Pontiac Solstice Forum banner

1 - 5 of 5 Posts

·
Registered
Joined
·
7,226 Posts
Discussion Starter #1

·
Premium Member
Joined
·
2,319 Posts
I guess it is crap like that which causes so many firms to fork over lots of money just to stay OUT of the "justice" system
 

·
Registered
Joined
·
6,934 Posts
Vintage Corvette belongs to the last buyer | The Indiana Lawyer

Indiana Court of Appeals finds Ebay bidder to be good faith purchaser originating from an online Mechanics Lien Plus illegal $100 lien scam. :leaving:
The normal common law principle that applies is 'Nemo dat quod non habet" or 'You can't give what you ain't got' (i.e. good title). In the case you cited it is complicated by the lien process, which if properly carried out would operate to transfer title legally to the buyer. You'd have to look at the statute in Indiana to see if a lien claimant can buy on his own lien sale - that will vary with the jurisdiction. If he can, there may be nothing wrong with the sale - he gave notice to the correct address on title.

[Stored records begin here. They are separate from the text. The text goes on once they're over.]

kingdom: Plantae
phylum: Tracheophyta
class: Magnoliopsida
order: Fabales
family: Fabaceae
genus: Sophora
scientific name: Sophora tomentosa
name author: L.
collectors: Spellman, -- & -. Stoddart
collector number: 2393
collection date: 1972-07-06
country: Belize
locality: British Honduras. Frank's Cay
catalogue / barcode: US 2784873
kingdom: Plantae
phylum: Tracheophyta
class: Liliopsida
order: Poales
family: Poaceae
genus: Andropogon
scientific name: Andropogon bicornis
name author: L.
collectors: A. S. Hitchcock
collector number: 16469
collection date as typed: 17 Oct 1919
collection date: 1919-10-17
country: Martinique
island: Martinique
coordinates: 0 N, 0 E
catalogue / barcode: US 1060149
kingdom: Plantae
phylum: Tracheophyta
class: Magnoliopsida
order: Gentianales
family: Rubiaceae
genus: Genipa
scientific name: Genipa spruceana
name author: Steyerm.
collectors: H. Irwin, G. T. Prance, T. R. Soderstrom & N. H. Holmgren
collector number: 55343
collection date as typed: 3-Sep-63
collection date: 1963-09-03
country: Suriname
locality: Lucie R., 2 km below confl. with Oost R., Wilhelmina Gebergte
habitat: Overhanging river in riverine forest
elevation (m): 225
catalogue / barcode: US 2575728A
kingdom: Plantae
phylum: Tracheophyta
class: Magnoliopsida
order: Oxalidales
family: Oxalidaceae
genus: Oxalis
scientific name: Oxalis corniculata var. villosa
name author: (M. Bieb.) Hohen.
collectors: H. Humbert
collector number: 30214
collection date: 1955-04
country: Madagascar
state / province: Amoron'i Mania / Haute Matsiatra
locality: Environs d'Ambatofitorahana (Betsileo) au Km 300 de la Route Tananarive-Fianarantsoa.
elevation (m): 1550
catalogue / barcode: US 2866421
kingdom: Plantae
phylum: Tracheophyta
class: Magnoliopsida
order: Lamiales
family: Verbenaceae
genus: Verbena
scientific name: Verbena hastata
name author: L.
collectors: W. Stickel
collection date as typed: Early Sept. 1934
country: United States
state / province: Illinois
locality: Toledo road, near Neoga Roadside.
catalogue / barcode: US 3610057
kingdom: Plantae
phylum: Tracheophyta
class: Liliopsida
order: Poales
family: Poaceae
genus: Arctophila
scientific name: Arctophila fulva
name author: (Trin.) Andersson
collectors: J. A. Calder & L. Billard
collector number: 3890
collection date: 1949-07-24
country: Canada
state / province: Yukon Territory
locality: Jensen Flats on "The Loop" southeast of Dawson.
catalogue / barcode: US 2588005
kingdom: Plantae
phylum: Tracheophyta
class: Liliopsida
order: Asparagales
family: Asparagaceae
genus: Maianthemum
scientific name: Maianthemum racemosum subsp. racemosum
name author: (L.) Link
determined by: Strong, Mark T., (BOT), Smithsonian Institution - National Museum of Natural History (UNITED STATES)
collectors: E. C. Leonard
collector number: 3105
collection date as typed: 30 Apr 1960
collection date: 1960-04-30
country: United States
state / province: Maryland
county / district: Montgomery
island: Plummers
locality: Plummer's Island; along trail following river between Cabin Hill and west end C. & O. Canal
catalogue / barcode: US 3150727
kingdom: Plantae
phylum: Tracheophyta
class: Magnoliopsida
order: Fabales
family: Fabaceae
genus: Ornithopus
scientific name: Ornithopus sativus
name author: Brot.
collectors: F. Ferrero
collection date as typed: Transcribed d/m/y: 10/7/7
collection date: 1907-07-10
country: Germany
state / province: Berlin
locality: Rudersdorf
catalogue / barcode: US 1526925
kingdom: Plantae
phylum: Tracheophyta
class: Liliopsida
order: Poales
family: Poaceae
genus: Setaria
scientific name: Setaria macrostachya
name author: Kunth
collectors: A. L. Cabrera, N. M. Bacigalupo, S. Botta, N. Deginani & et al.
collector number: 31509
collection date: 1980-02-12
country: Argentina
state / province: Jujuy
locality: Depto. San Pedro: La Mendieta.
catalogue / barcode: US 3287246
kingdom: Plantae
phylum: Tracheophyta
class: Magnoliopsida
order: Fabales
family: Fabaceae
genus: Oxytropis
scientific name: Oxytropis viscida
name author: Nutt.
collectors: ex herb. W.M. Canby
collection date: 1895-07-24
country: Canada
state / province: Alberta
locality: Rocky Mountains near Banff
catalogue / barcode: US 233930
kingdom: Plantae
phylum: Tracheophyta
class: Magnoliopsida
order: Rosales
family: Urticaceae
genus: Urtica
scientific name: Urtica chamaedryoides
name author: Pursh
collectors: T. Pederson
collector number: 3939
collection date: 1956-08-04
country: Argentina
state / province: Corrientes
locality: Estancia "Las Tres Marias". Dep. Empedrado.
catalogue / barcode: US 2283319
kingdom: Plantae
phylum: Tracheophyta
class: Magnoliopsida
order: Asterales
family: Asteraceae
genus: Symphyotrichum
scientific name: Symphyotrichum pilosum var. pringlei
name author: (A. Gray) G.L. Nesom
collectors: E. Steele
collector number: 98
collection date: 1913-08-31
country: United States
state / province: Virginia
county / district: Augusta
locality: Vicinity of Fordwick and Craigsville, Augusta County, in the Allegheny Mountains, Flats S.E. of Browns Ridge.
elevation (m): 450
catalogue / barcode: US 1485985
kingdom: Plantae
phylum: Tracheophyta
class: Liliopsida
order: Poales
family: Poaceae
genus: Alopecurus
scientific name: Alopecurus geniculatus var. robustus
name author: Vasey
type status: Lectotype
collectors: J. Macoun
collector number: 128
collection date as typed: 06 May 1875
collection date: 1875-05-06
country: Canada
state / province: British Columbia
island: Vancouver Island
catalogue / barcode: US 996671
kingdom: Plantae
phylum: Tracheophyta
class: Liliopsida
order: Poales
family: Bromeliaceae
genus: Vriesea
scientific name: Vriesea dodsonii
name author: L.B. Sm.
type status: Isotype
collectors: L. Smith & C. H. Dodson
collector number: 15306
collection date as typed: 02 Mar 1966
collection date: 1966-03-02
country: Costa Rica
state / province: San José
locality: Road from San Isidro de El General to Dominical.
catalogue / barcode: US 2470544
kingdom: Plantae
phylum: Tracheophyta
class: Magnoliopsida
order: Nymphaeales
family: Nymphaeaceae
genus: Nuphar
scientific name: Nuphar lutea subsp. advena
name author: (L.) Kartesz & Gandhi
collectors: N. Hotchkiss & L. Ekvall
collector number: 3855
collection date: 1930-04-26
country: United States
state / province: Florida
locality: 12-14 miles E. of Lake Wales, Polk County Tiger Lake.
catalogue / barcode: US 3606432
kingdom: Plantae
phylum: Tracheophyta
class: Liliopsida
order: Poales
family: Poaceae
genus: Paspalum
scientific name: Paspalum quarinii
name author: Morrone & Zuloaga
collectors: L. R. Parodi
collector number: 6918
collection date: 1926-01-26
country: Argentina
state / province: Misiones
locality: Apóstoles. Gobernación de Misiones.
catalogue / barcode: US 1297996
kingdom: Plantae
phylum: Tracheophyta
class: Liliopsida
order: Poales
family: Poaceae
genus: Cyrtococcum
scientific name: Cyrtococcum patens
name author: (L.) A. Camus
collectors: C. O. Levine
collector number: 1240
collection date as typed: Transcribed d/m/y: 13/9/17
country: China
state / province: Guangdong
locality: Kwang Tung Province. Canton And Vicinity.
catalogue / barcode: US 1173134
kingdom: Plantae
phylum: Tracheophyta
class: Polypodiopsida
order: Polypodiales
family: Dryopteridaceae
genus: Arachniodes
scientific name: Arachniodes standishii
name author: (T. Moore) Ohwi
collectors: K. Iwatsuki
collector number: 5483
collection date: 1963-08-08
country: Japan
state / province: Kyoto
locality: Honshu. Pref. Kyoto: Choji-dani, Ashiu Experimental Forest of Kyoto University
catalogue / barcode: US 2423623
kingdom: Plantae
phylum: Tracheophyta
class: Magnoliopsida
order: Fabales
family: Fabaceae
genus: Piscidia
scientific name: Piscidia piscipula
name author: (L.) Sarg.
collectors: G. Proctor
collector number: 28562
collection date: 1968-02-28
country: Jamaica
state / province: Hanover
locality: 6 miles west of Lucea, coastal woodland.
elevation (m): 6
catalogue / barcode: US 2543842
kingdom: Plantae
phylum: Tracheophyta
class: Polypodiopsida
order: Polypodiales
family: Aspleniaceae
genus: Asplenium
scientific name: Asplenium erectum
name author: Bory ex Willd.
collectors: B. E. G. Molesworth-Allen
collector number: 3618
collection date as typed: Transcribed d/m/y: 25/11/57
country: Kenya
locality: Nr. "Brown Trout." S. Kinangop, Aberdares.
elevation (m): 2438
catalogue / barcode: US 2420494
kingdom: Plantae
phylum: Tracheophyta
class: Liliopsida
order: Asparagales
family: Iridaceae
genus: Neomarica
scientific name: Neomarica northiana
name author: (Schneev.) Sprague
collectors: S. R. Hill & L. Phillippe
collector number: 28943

The fact that he had the lien service send a second notice clouds the whole thing, as at that point the claimant theoretically had clear title and didn't need to do anything further under the lien statue, he could just sell it - that would probably have been a better thing for him to do.

It may well be that the original owner will have no recourse against the mechanic except for money as the car is probably legally disposed of.

Moral is, make sure that your ownership documents reflect your real address, and don't ignore a car that is in for restoration. I have seen people leave cars with contractors for literally years because they ran out of money or inclination or both, and I have seized and sold them for clients that ran shops or storage facilities. The owners that don't just pay up right away usually come out of the woodwork and moan later, and ignore the fact that they had their chance to cough up but didn't.

I know of cases where the shop owner sold not for $100 but still for a fraction of real value, usually to a buddy of his rather than to himself, and the owner had proper notice, and was unsuccessful in getting the car back. It will all turn on local laws though.
 

·
Registered
Joined
·
7,226 Posts
Discussion Starter #4 (Edited)
However, it was reported the use of the lien services was performed by using/employing IL DMV personnel/procedures illegally? Meaning if an individual within IN DMV was in collusion with MLP (by receiving an illegal kickback?) to circumvent the legal lien process shouldn't the sale be deemed (or ruled) invalid by the judge due to the sale stemming from the introduction of evidence that an illegal (or fraudulent) lien process was used/employed?

Similar to how the government can confiscate money/proceeds/personal property if it's proved or a connection is made that the money/proceeds/personal property was obtained by a defendant for engaging in illegal activities?
 

·
Registered
Joined
·
6,934 Posts
I didn't follow the link, thanks.

The UCC says that if you have voidable title you CAN pass good title to an innocent good faith buyer, in which case the result would be as in this case - the original owner has a claim for monetary damages against the other parties, but can't support a replevin order to have the vehicle returned to him.

That case is the sort of clusterf*ck that they use on law students to test their analytical abilities, and the sort no praticing lawyer wants a part of when there is only $25K at issue!